Page images and extracted text

---+---

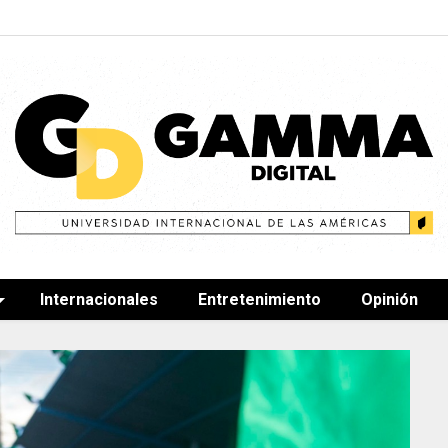
Internacionales
Entretenimiento
Opinión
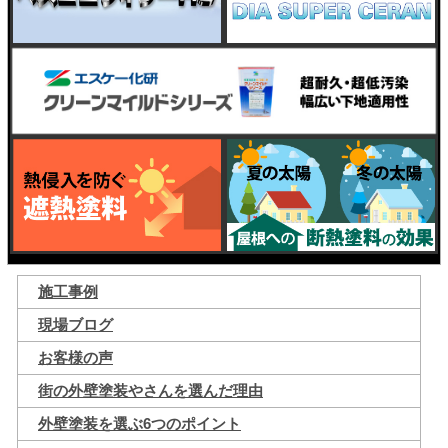
施工事例
現場ブログ
お客様の声
街の外壁塗装やさんを選んだ理由
外壁塗装を選ぶ6つのポイント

---+---

● **WHAT YOU WILL DO**
Reproduce the records above word for word, without the images.

● **ANSWER TO THIS EXERCISE**
Internacionales
Entretenimiento
Opinión
施工事例
現場ブログ
お客様の声
街の外壁塗装やさんを選んだ理由
外壁塗装を選ぶ6つのポイント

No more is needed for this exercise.